▶ The records
===

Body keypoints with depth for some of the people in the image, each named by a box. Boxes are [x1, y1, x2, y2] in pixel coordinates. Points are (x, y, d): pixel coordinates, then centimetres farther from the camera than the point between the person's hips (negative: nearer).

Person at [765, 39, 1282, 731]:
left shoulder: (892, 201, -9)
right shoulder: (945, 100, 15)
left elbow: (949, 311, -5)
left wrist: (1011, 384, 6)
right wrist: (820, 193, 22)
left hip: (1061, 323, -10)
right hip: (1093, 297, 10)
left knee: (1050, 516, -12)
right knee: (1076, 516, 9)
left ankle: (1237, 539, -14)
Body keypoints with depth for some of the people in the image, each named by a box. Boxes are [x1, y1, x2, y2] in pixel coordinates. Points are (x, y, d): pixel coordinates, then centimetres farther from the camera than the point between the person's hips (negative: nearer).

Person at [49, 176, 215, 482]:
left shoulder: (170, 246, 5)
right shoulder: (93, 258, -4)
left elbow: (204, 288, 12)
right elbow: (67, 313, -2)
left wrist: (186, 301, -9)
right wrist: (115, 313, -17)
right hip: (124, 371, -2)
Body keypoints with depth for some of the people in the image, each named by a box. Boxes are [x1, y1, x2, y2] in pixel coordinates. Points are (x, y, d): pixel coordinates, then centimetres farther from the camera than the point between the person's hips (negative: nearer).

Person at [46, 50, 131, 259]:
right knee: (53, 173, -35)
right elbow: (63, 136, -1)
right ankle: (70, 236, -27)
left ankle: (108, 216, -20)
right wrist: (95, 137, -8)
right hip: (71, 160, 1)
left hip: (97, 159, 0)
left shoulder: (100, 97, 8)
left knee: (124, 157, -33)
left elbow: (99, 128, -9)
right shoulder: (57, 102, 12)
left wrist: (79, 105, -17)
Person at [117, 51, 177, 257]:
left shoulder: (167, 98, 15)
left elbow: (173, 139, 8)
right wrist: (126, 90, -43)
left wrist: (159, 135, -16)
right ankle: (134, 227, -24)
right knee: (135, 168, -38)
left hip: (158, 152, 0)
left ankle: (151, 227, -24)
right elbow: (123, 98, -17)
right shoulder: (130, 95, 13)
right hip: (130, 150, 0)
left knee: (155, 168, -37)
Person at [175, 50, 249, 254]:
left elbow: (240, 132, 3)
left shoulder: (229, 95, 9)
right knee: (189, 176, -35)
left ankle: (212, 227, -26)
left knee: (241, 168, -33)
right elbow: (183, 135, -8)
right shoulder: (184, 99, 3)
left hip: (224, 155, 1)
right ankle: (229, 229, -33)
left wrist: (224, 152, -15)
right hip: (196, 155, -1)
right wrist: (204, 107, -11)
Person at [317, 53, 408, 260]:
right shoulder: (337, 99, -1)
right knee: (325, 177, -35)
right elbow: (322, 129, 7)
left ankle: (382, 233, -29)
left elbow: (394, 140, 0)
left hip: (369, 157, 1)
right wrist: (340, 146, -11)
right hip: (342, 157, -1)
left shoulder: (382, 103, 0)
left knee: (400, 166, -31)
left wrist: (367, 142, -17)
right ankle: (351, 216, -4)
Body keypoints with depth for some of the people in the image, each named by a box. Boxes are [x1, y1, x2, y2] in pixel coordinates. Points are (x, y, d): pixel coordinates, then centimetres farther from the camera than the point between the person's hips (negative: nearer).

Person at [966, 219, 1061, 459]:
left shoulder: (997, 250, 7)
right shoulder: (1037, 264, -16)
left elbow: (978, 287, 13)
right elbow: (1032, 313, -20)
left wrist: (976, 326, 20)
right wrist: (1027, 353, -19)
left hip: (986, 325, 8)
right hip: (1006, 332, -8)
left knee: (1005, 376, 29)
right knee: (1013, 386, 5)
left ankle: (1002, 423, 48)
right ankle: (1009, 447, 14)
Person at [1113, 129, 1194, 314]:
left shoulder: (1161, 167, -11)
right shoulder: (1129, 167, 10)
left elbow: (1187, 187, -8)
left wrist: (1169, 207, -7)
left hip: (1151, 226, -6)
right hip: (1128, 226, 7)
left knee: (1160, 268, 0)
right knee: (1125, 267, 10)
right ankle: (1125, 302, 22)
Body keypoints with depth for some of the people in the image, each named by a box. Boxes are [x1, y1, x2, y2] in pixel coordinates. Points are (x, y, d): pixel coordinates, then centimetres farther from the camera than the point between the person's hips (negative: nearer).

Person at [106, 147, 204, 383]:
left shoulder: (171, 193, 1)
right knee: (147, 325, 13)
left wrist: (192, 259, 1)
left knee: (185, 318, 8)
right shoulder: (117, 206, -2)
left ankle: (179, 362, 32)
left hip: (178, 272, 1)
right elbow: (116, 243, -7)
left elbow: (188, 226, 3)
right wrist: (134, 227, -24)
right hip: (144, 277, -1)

===

▶ About this task
Put every line of the records above into one numbered list, leaving out the blank lines.

▶ Exercise answer
1. Body keypoints with depth for some of the people in the image, each named by a box. Boxes are [x1, y1, x2, y2] in pixel coordinates. Points are (x, y, d): pixel coordinates, then centimetres farther from the camera than the point between the person's hips (negative: nearer).
2. Person at [765, 39, 1282, 731]:
3. left shoulder: (892, 201, -9)
4. right shoulder: (945, 100, 15)
5. left elbow: (949, 311, -5)
6. left wrist: (1011, 384, 6)
7. right wrist: (820, 193, 22)
8. left hip: (1061, 323, -10)
9. right hip: (1093, 297, 10)
10. left knee: (1050, 516, -12)
11. right knee: (1076, 516, 9)
12. left ankle: (1237, 539, -14)
13. Body keypoints with depth for some of the people in the image, each named by a box. Boxes are [x1, y1, x2, y2] in pixel coordinates. Points are (x, y, d): pixel coordinates, then centimetres farther from the camera than the point between the person's hips (negative: nearer).
14. Person at [49, 176, 215, 482]:
15. left shoulder: (170, 246, 5)
16. right shoulder: (93, 258, -4)
17. left elbow: (204, 288, 12)
18. right elbow: (67, 313, -2)
19. left wrist: (186, 301, -9)
20. right wrist: (115, 313, -17)
21. right hip: (124, 371, -2)
22. Body keypoints with depth for some of the people in the image, each named by a box. Boxes are [x1, y1, x2, y2] in pixel coordinates. Points are (x, y, d): pixel coordinates, then centimetres farther from the camera than the point between the person's hips (negative: nearer).
23. Person at [46, 50, 131, 259]:
24. right knee: (53, 173, -35)
25. right elbow: (63, 136, -1)
26. right ankle: (70, 236, -27)
27. left ankle: (108, 216, -20)
28. right wrist: (95, 137, -8)
29. right hip: (71, 160, 1)
30. left hip: (97, 159, 0)
31. left shoulder: (100, 97, 8)
32. left knee: (124, 157, -33)
33. left elbow: (99, 128, -9)
34. right shoulder: (57, 102, 12)
35. left wrist: (79, 105, -17)
36. Person at [117, 51, 177, 257]:
37. left shoulder: (167, 98, 15)
38. left elbow: (173, 139, 8)
39. right wrist: (126, 90, -43)
40. left wrist: (159, 135, -16)
41. right ankle: (134, 227, -24)
42. right knee: (135, 168, -38)
43. left hip: (158, 152, 0)
44. left ankle: (151, 227, -24)
45. right elbow: (123, 98, -17)
46. right shoulder: (130, 95, 13)
47. right hip: (130, 150, 0)
48. left knee: (155, 168, -37)
49. Person at [175, 50, 249, 254]:
50. left elbow: (240, 132, 3)
51. left shoulder: (229, 95, 9)
52. right knee: (189, 176, -35)
53. left ankle: (212, 227, -26)
54. left knee: (241, 168, -33)
55. right elbow: (183, 135, -8)
56. right shoulder: (184, 99, 3)
57. left hip: (224, 155, 1)
58. right ankle: (229, 229, -33)
59. left wrist: (224, 152, -15)
60. right hip: (196, 155, -1)
61. right wrist: (204, 107, -11)
62. Person at [317, 53, 408, 260]:
63. right shoulder: (337, 99, -1)
64. right knee: (325, 177, -35)
65. right elbow: (322, 129, 7)
66. left ankle: (382, 233, -29)
67. left elbow: (394, 140, 0)
68. left hip: (369, 157, 1)
69. right wrist: (340, 146, -11)
70. right hip: (342, 157, -1)
71. left shoulder: (382, 103, 0)
72. left knee: (400, 166, -31)
73. left wrist: (367, 142, -17)
74. right ankle: (351, 216, -4)
75. Body keypoints with depth for some of the people in the image, each named by a box. Boxes are [x1, y1, x2, y2] in pixel coordinates. Points are (x, y, d): pixel coordinates, then centimetres farther from the camera than the point between the person's hips (negative: nearer).
76. Person at [966, 219, 1061, 459]:
77. left shoulder: (997, 250, 7)
78. right shoulder: (1037, 264, -16)
79. left elbow: (978, 287, 13)
80. right elbow: (1032, 313, -20)
81. left wrist: (976, 326, 20)
82. right wrist: (1027, 353, -19)
83. left hip: (986, 325, 8)
84. right hip: (1006, 332, -8)
85. left knee: (1005, 376, 29)
86. right knee: (1013, 386, 5)
87. left ankle: (1002, 423, 48)
88. right ankle: (1009, 447, 14)
89. Person at [1113, 129, 1194, 314]:
90. left shoulder: (1161, 167, -11)
91. right shoulder: (1129, 167, 10)
92. left elbow: (1187, 187, -8)
93. left wrist: (1169, 207, -7)
94. left hip: (1151, 226, -6)
95. right hip: (1128, 226, 7)
96. left knee: (1160, 268, 0)
97. right knee: (1125, 267, 10)
98. right ankle: (1125, 302, 22)
99. Body keypoints with depth for some of the people in the image, each named by a box. Boxes are [x1, y1, x2, y2] in pixel coordinates. Points are (x, y, d): pixel coordinates, then centimetres farther from the camera than the point between the person's hips (negative: nearer).
100. Person at [106, 147, 204, 383]:
101. left shoulder: (171, 193, 1)
102. right knee: (147, 325, 13)
103. left wrist: (192, 259, 1)
104. left knee: (185, 318, 8)
105. right shoulder: (117, 206, -2)
106. left ankle: (179, 362, 32)
107. left hip: (178, 272, 1)
108. right elbow: (116, 243, -7)
109. left elbow: (188, 226, 3)
110. right wrist: (134, 227, -24)
111. right hip: (144, 277, -1)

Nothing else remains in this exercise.